Results and Discussion: By using both BPs we obtained OCP as the unique crystalline phase, as confirmed by the results of XRD analysis. Al and Zol content in the solid products increased on increasing their concentration in solution up to about 5.5% and 3.5%, respectively. Al and Zol presence during the OCP synthesis caused a reduction of the mean length of the coherently scattering domains and a reduction in the dimensions of the composite crystals compared to those of pure OCP. The data suggest different mechanisms of interaction of Zol and Al with OCP structure, which can be justified by the results of the study of calcium coordination environment.

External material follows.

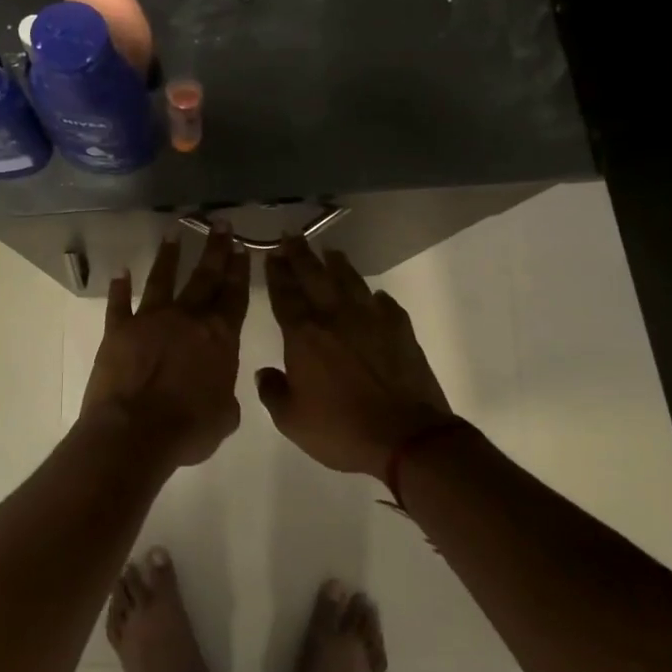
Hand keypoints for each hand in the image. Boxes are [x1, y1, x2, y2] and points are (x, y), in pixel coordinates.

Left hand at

Figure 1: possible interaction of Al with the hydrated layer of OCP structure
Conclusions: The different behavior of Zol and Al towards incorporation into OCP, with respect to that previously observed for HA [3],[4] suggests different mechanisms of interaction between the BPs and the calcium phosphates in the composites, which provide materials with tunable antiresorptive properties and promising potential orthopedic applications.
References:
[1] Russell RGG, Watts NB, Ebetino FH, Rogers MJ, Osteoporos. Int. 2008,19, 733-759.
[2] Nancollas GH, Tang R, Phipps RJ, Henneman Z, Gulde S, Wu W, Mangood A, Russell RGG, Ebetino FH, Bone 2006, 38, 617-627.
[3] Boanini E, Torricelli P, Gazzano M, Fini M , Bigi A, Biomaterials 2012, 33, 722-730.
[4] Boanini E, Gazzano M, Rubini K, Bigi A, Adv. Mater. 2007, 19, 2499-2509.